Pain prevalence and pain management practices in a university hospital: a descriptive, point prevalence study

      Pain is both prevalent and severe in hospitals with subsequent delay in recovery and diminished quality of life. The aim of this descriptive, point prevalence study was to assess pain prevalence and pain management practices in a University hospital. Data were collected with the Icelandic version of the American Pain Society Patient Outcome Questionnaire and from medical charts. The time frame was the past 24 hours. Included were patients hospitalized for ≥24 hours, ≥18 years old, Icelandic speaking, alert, and able to participate. The response rate was 76.8%. Participants’ (N=368) age ranged from 18-100, the mean age was 67.6 years (SD = 17.4) and 50.6% were women. The mean worst pain severity (0-10 scale) was 4.5 (SD=3.2), and 80.4% of patients reported pain in the past 24 hours (≥1 on 0-10 scale). Severe pain (≥7 on 0-10) was reported by 33.0 % of participants. The mean worst pain severity of patients in pain was lower in men, 5.2 (SD=2.5) compared to women, 6.0 (SD=2.4), p<0.05. Pain prevalence was higher in women (87.2%) compared to men (78.1%), in patients 18-74 old (86.8%) compared to 75 years and older (77.6%), and on surgical services (90.5%) compared to medical (76.3%), p<0.05. The majority of patients (67.6%) received pain medications in the past 24 hours, and 34.4% used non-pharmacological methods to treat their pain, most often distraction (38.7%).
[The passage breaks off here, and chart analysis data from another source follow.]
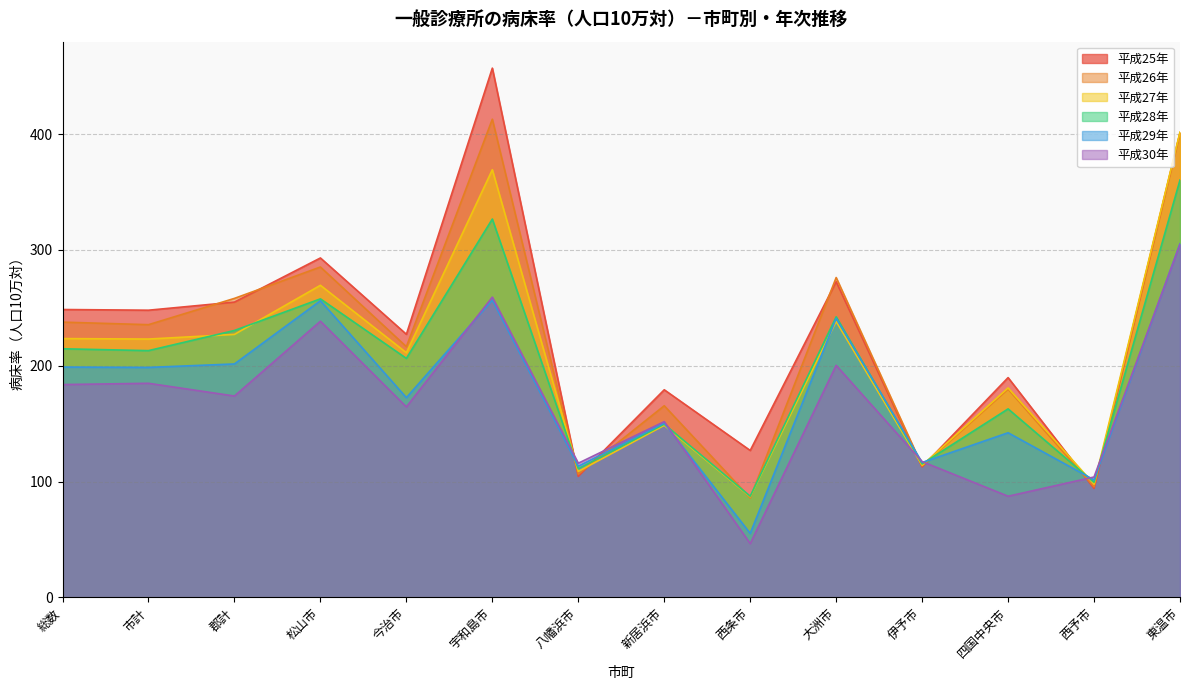

Where does the 平成25年 series first go above 247?

総数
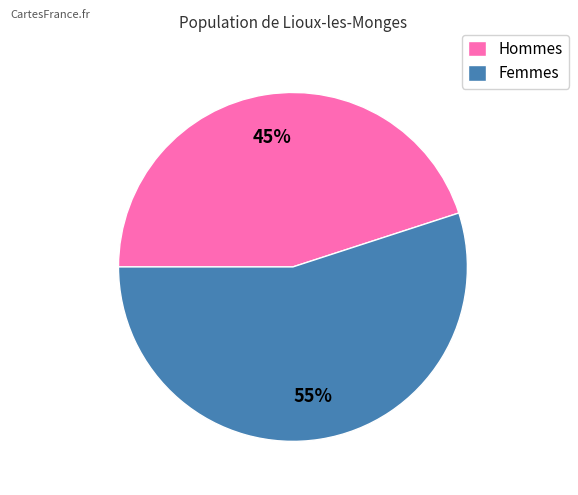

To the nearest percent, what is the difference between the largest and smallest slice percentages?

10%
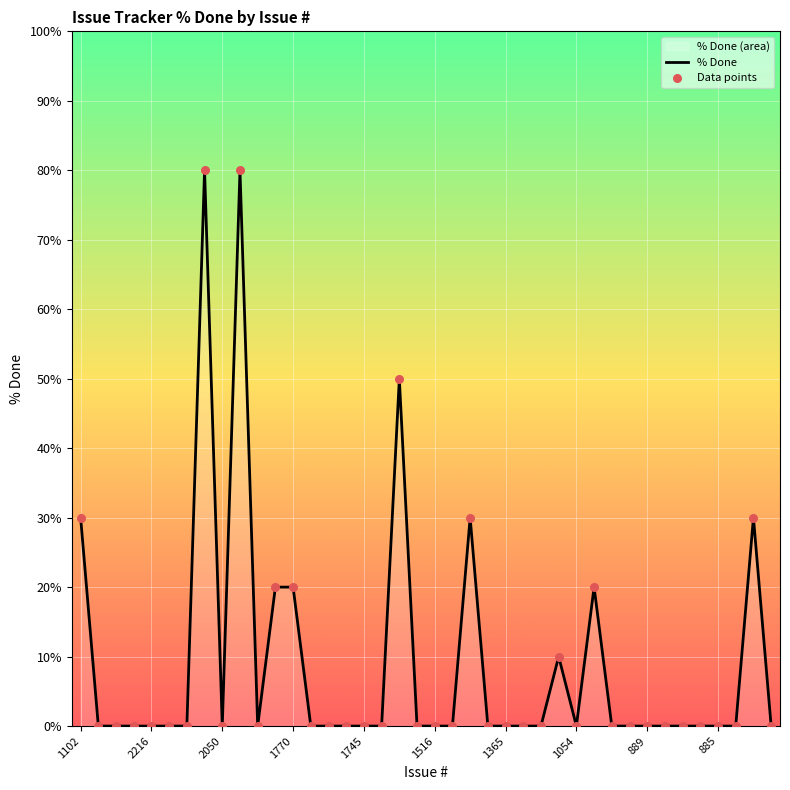

Is the value of Data points at 18 greater than the value of % Done at 25?

Yes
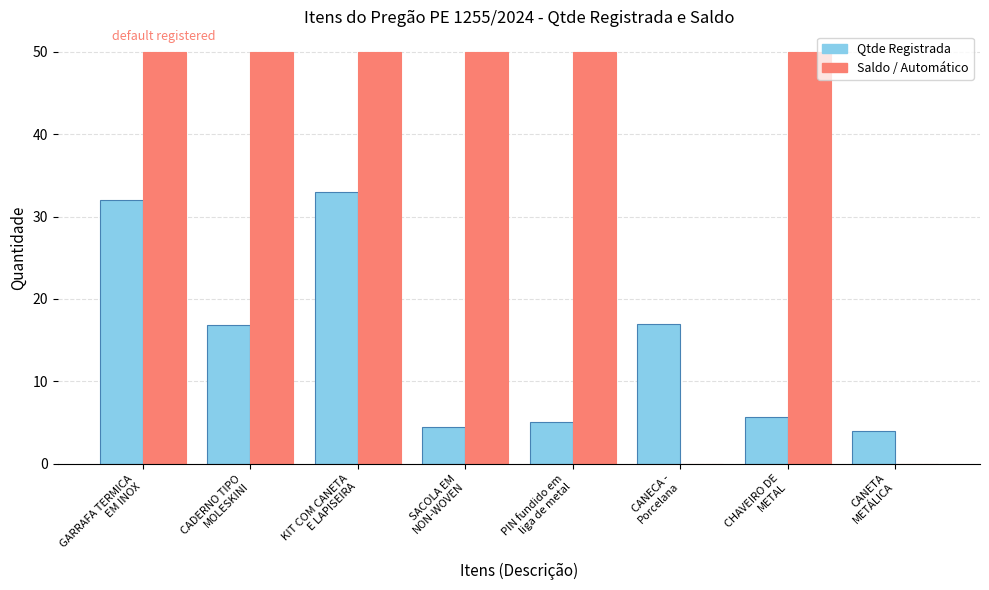

What is the sum of the Qtde Registrada values at CADERNO TIPO
MOLESKINI and PIN fundido em
liga de metal?

21.9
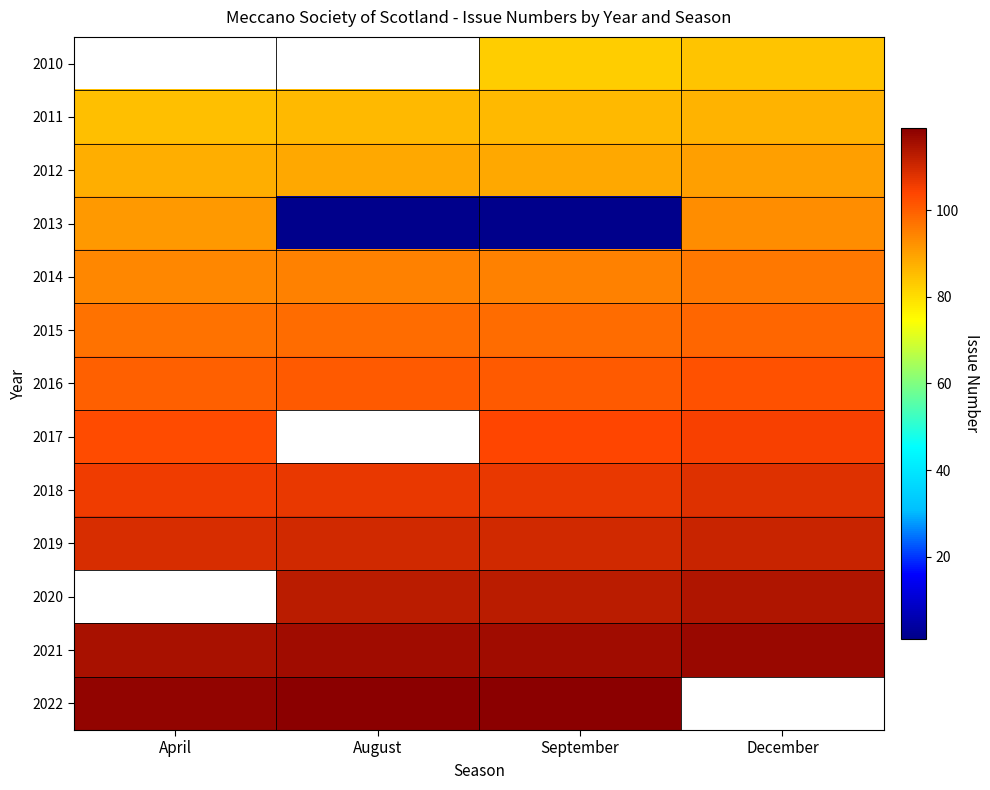

Between April and September, which is larger?

September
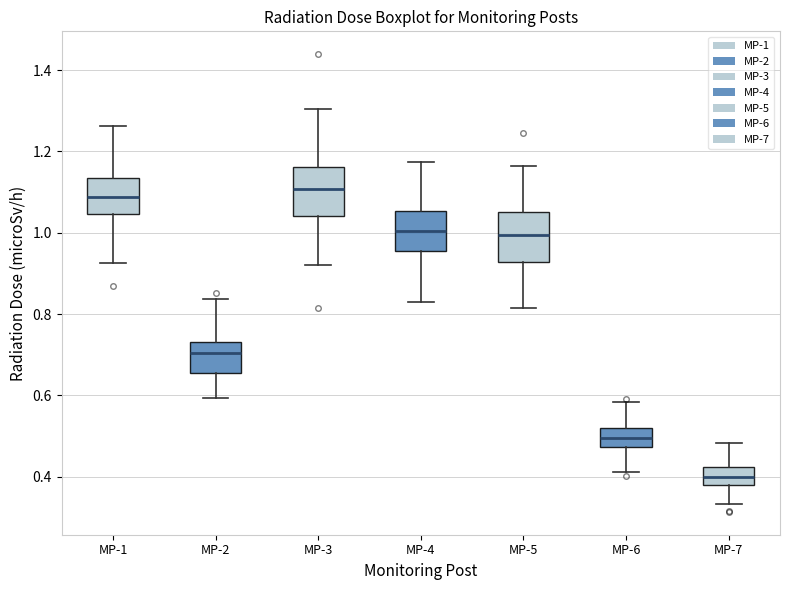

Where does the median line of the box for MP-6 sit on the y-axis? The values are not printed on the chart, so give them approximately, as read against the axis.

0.50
Pain assessment with standardized methods was performed in 11.5% of participants, and in 37.2% the Pain Management Index was negative, indicating inadequate treatment. The pain prevalence was high in the hospital and a considerable proportion of patients had experienced severe pain in the past 24 hours. Standardized pain assessments were rare and pain treatment was insufficient in many instances. The pain management needs to be improved. The study was sponsored by the Icelandic Research Fund.